Top of Text shown

Forest passerine survival rates go down with increasing latitude

LINKED PAPER
Age effects on survival of Amazon forest birds and the latitudinal gradient in bird survival. Muñoz, A. P., Kéry, M., Martins, P. V. & Ferraz, G. 2018. The Auk. DOI: 10.1642/AUK-17-91.1. VIEW

Bold, unexplained patterns are fascinating. The consistency of species-area relationships, population cycles, and allometric rules, has motivated biologists for many years and pages of literature. For biologists living in the tropics, perhaps the most striking of these patterns are the various latitudinal gradients in community and life history metrics. Science excites our curiosity in the search for universal rules, but large-scale, latitudinal changes create the appearance that some things may be fundamentally different in different parts of the world. Could there be really such a thing as ‘tropical biology’?

Perhaps the best-documented latitudinal gradient in life history is the tendency for avian clutch size to increase with increasing latitude, both at the intra-specific and interspecific levels, in the old and the new world, in the northern and southern hemispheres. Since there is no evidence that high-latitude populations grow faster than equatorial ones, it has been widely understood that some other life-history trait must also change with latitude, to compensate for the variation in clutch size. Thus, throughout the second half of the 20th century, the idea that adult tropical birds live longer than their temperate counterparts became widely accepted among ornithologists.

Figure 1 A Guianan Warbling Antbird, Hypocnemis cantator, banded and ready for release © Erik Johnson

The acceptance of a latitudinal gradient in survival, however, was more based on common sense than hard data. So much so, that when Karr et al. (1990) challenged the idea in a paper subtitled “Will the dogma survive?” there were no voices sounding in defense of the “dogma”. Indeed, two decades later, Corey Tarwater and colleagues suggested that, if there is no latitudinal trend in the survival of adult birds, there could be a trend in the survival of juveniles (Tarwater et al. 2011). Their work drew on detailed analysis of age-dependent survival in one Central American passerine species and suggested that tropical juveniles would survive more than temperate juveniles while adult survival would show no relationship with latitude. This would imply, of course, relatively little difference between adult and juvenile survival in the tropics.

Bottom of Text shown

- Work instruction 1: Write out the part of the text on bird survival and latitude from "The acceptance of" to "in the tropics.".
- Work instruction 2: Decide whether each statement agrees with the text on bird survival and latitude, answering yes or no and quoting the words of the text that settle it. (a) Karr et al. (1990) challenged the idea of a latitudinal gradient in survival. (b) There is evidence that high-latitude populations grow faster than equatorial ones. (c) Tarwater and colleagues suggested that temperate juveniles would survive more than tropical juveniles.

Top of Supplied information

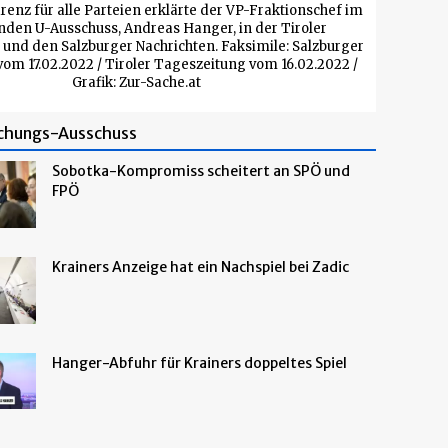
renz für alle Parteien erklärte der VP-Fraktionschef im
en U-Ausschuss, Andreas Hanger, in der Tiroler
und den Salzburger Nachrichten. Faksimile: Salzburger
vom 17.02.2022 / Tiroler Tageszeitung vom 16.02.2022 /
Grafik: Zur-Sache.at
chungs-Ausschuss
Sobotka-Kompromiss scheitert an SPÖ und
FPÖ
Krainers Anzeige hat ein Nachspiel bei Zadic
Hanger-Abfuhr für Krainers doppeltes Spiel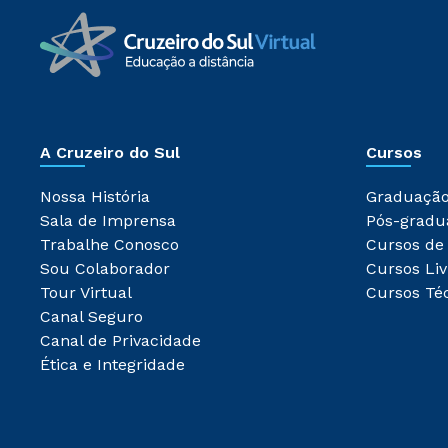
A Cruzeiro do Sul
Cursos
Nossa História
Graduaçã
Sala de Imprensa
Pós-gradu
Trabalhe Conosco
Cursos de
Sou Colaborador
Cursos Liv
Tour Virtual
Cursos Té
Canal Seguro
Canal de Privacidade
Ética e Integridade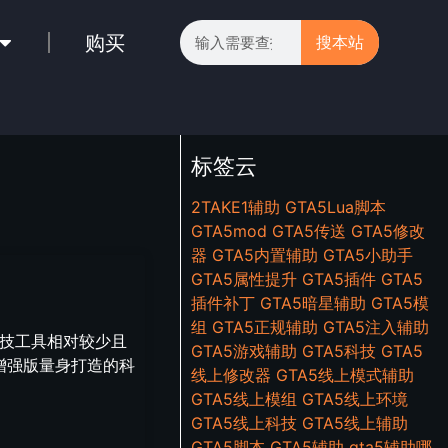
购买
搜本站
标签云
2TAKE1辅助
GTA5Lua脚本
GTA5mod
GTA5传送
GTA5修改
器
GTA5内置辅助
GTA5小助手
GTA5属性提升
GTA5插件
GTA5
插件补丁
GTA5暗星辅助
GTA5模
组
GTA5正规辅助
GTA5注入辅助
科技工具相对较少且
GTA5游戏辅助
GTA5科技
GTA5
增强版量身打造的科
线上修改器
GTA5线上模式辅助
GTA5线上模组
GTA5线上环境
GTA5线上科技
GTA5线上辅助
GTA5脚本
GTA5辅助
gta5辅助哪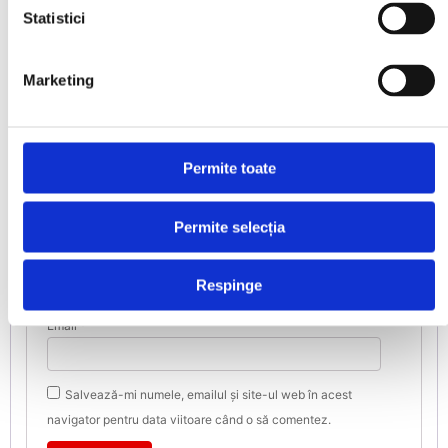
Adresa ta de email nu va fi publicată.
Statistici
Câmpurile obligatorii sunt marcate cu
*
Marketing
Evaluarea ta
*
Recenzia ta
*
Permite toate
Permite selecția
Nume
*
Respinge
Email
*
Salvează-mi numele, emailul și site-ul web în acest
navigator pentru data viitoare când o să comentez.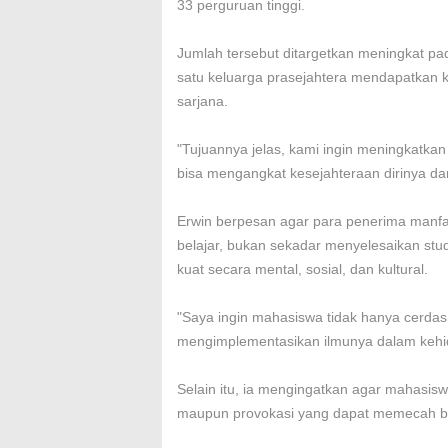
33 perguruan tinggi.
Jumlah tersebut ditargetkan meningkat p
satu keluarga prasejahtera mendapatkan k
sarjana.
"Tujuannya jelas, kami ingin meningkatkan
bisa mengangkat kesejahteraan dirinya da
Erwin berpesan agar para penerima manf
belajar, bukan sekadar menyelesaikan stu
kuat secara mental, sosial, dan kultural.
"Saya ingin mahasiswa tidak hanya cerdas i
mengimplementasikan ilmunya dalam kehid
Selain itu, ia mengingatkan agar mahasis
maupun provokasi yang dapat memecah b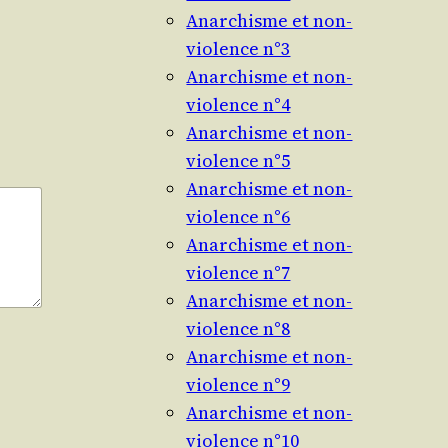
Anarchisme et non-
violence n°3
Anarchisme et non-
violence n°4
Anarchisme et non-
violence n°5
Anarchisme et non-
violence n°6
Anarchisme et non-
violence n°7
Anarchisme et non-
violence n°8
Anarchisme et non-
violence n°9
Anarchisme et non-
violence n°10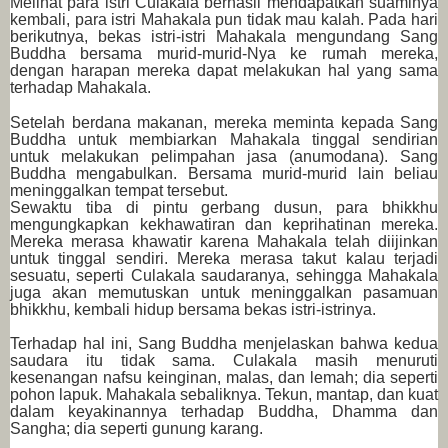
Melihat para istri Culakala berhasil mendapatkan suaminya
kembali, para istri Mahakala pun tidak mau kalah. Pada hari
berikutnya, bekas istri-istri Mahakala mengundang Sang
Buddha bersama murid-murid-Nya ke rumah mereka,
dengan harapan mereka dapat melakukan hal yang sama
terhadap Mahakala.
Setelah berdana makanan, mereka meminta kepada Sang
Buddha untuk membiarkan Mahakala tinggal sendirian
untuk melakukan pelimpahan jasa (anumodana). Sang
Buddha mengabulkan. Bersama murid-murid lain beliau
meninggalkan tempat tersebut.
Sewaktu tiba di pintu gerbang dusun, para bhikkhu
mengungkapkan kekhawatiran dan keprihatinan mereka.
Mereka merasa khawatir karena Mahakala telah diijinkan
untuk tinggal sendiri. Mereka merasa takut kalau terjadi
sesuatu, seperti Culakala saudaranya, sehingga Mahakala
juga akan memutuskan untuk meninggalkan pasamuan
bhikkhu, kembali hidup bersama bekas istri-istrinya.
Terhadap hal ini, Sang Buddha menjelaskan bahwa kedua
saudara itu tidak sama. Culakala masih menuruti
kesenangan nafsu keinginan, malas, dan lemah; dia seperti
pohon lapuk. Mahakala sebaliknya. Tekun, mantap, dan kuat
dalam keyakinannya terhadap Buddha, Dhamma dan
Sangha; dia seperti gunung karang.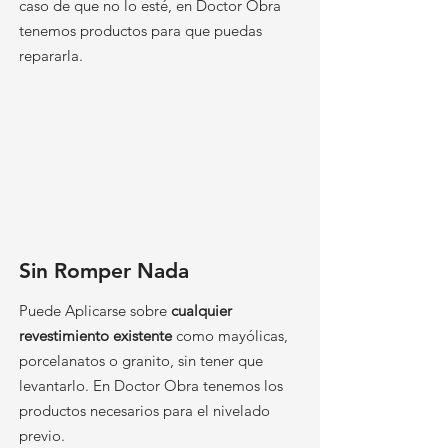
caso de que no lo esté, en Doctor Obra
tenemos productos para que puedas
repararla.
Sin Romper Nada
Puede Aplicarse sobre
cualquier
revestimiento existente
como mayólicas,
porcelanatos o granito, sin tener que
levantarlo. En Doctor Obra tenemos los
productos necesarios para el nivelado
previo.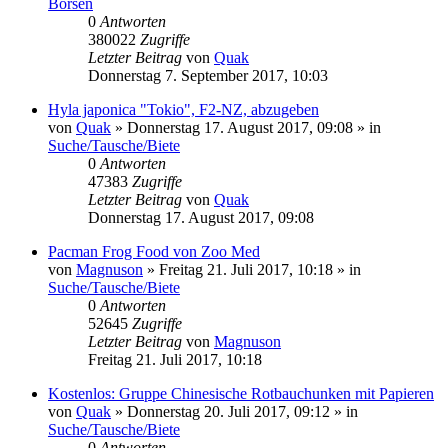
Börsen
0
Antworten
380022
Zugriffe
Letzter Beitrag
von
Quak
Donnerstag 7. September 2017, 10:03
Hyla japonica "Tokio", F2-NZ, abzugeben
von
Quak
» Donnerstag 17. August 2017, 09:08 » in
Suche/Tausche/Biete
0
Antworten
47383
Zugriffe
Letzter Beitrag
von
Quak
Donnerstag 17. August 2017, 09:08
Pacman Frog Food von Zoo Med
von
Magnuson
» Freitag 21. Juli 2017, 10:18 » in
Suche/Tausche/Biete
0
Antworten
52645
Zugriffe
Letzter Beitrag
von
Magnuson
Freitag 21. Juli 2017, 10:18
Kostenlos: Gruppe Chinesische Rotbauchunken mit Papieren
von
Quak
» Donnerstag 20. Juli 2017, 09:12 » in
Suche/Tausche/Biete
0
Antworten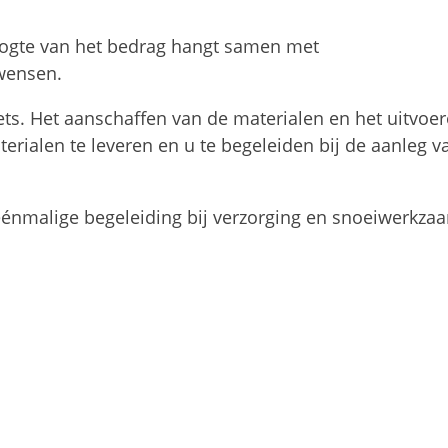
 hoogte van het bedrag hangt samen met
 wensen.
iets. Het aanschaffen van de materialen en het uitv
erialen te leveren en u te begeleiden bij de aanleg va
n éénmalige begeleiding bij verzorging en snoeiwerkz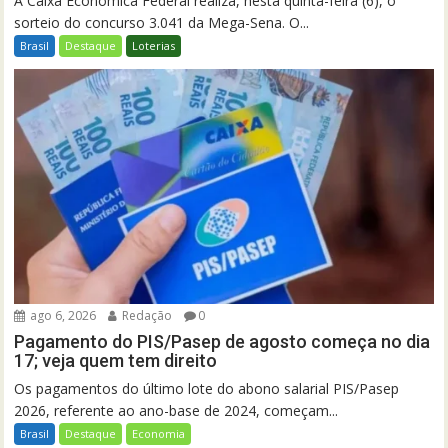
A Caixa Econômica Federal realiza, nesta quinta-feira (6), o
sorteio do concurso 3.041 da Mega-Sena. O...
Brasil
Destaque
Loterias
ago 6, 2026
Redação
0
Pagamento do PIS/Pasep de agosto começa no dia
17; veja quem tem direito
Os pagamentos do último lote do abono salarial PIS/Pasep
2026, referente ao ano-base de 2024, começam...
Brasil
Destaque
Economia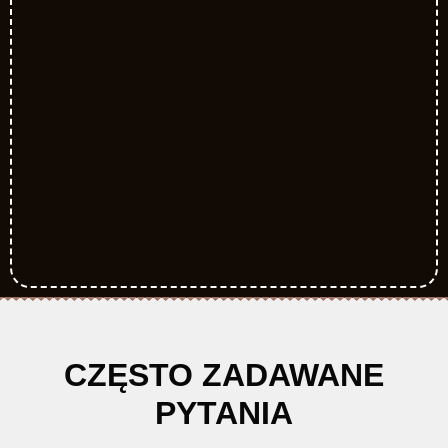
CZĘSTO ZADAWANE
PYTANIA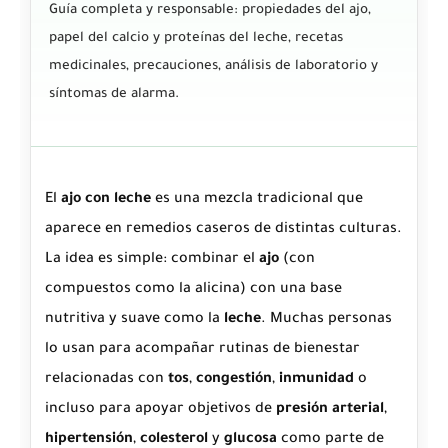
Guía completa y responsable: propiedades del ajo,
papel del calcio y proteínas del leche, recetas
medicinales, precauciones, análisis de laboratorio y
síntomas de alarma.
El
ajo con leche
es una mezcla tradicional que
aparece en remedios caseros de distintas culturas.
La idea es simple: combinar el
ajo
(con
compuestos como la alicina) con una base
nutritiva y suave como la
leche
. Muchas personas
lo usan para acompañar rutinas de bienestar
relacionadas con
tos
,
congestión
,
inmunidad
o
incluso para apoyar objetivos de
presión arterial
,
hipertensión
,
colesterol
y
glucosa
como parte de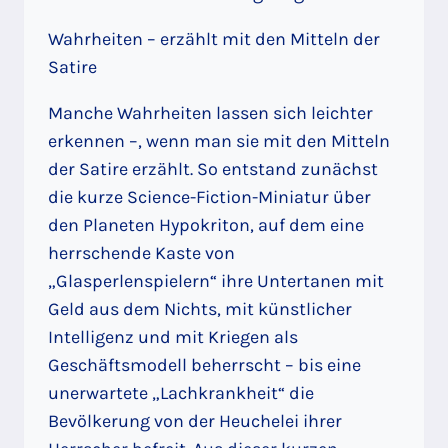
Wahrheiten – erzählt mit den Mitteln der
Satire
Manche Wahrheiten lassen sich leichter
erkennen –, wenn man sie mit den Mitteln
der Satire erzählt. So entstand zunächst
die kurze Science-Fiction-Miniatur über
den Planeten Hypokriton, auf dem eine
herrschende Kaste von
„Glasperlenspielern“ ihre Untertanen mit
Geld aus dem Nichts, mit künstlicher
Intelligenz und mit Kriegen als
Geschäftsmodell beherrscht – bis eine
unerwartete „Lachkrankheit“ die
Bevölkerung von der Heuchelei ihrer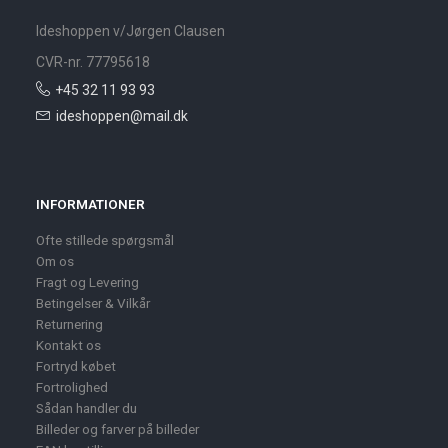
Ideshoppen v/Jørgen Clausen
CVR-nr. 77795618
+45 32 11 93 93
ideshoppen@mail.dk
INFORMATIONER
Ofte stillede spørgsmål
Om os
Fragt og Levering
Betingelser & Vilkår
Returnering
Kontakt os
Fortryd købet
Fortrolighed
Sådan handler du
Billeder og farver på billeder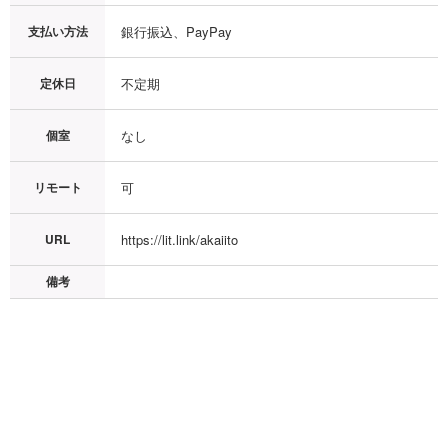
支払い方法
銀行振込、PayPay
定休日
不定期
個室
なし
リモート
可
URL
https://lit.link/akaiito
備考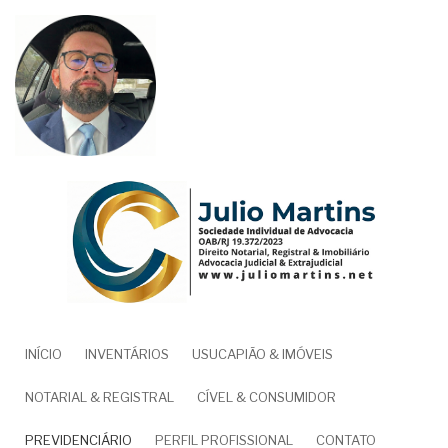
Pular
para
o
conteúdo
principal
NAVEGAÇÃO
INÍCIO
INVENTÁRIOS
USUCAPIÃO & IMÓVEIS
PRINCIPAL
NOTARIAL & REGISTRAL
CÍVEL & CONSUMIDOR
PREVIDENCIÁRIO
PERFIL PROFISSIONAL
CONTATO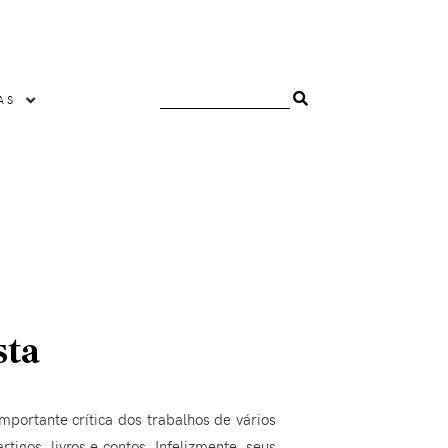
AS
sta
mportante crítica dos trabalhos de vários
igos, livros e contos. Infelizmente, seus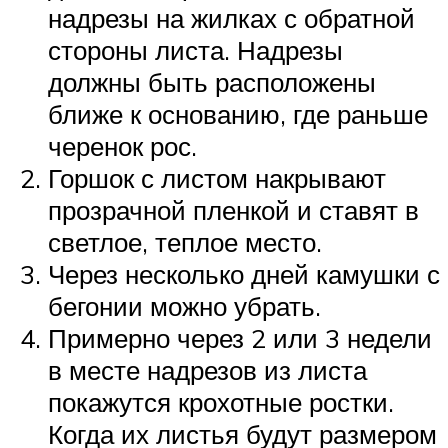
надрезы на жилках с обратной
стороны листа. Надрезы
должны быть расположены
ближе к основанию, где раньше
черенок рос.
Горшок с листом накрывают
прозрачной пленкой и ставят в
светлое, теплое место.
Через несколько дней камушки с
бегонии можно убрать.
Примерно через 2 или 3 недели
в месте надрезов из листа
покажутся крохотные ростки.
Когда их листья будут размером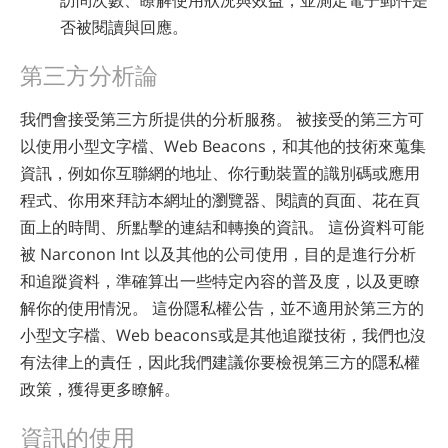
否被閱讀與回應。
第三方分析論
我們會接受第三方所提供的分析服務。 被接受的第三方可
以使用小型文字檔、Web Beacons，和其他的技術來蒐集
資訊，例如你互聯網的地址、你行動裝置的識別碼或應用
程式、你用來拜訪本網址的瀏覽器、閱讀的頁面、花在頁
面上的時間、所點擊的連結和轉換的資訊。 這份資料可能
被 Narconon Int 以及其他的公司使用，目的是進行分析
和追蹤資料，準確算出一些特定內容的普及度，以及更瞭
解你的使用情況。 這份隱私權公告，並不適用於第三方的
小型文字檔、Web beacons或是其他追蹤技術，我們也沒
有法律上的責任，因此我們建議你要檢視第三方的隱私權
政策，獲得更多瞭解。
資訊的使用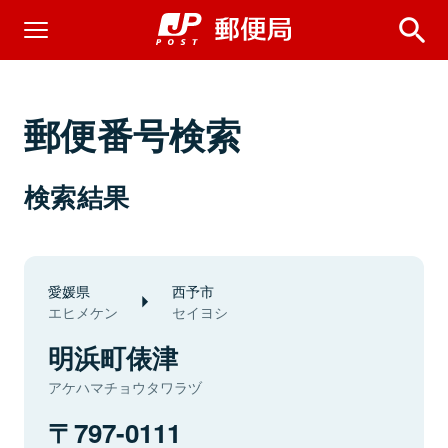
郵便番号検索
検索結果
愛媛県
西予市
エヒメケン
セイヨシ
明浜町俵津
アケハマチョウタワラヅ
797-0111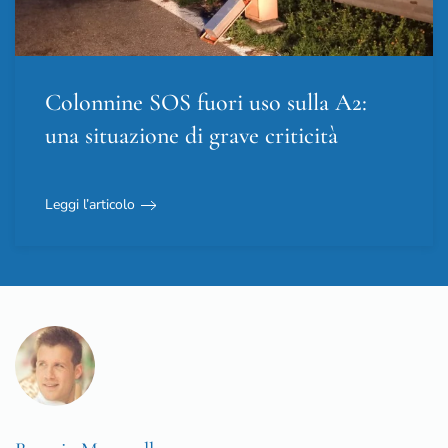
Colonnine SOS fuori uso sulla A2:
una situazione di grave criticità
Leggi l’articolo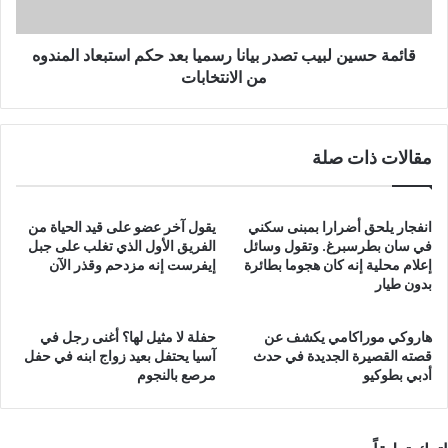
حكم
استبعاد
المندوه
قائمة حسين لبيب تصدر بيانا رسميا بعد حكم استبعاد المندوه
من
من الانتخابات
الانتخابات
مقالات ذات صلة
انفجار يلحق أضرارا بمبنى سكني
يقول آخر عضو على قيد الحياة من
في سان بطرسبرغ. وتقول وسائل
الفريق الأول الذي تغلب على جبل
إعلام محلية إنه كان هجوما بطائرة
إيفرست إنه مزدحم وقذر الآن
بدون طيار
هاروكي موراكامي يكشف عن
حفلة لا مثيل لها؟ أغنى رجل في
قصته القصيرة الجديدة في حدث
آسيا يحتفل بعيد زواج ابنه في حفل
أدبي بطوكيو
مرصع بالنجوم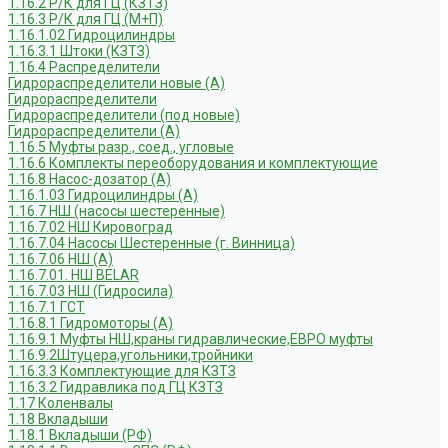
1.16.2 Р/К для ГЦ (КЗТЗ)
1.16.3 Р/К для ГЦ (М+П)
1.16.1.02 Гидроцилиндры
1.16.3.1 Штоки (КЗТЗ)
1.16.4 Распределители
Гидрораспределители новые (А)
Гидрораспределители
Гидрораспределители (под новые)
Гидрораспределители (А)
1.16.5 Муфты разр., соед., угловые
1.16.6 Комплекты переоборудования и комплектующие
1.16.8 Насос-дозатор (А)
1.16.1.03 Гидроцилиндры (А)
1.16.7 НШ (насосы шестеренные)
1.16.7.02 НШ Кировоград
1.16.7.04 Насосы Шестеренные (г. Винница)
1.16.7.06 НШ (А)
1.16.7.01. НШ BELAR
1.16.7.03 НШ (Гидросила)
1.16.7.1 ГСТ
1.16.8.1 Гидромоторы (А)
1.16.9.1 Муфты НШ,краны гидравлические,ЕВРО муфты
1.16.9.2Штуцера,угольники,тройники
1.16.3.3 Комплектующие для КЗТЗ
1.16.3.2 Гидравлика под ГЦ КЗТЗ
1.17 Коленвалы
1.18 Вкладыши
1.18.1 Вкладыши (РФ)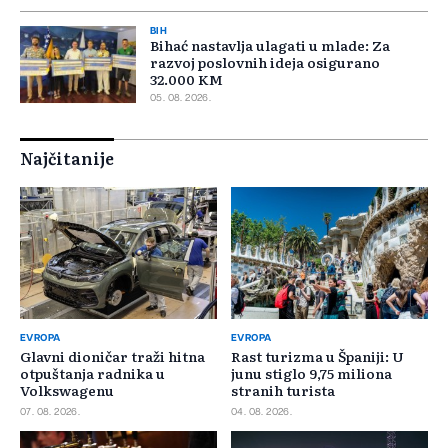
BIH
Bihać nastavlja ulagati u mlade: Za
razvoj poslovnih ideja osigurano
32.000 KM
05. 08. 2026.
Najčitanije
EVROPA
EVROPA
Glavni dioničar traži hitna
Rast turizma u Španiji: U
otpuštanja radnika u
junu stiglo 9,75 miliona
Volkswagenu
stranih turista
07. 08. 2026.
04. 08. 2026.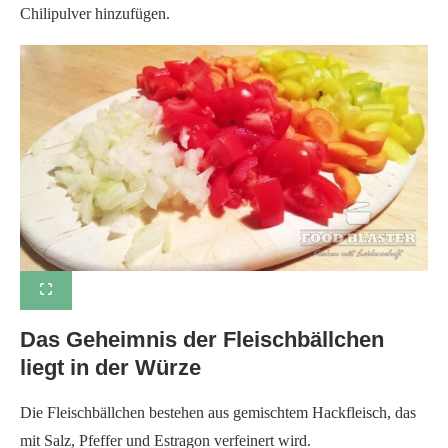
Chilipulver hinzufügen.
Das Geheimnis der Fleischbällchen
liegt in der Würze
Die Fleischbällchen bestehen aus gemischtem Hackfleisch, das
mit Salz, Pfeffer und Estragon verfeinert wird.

Bottom of Supplied information

- Task result 1:
The acceptance of a latitudinal gradient in survival, however, was more based on common sense than hard data. So much so, that when Karr et al. (1990) challenged the idea in a paper subtitled “Will the dogma survive?” there were no voices sounding in defense of the “dogma”. Indeed, two decades later, Corey Tarwater and colleagues suggested that, if there is no latitudinal trend in the survival of adult birds, there could be a trend in the survival of juveniles (Tarwater et al. 2011). Their work drew on detailed analysis of age-dependent survival in one Central American passerine species and suggested that tropical juveniles would survive more than temperate juveniles while adult survival would show no relationship with latitude. This would imply, of course, relatively little difference between adult and juvenile survival in the tropics.

- Task result 2:
(a) Yes: "when Karr et al. (1990) challenged the idea in a paper subtitled “Will the dogma survive?”"
(b) No: "there is no evidence that high-latitude populations grow faster than equatorial ones"
(c) No: "suggested that tropical juveniles would survive more than temperate juveniles"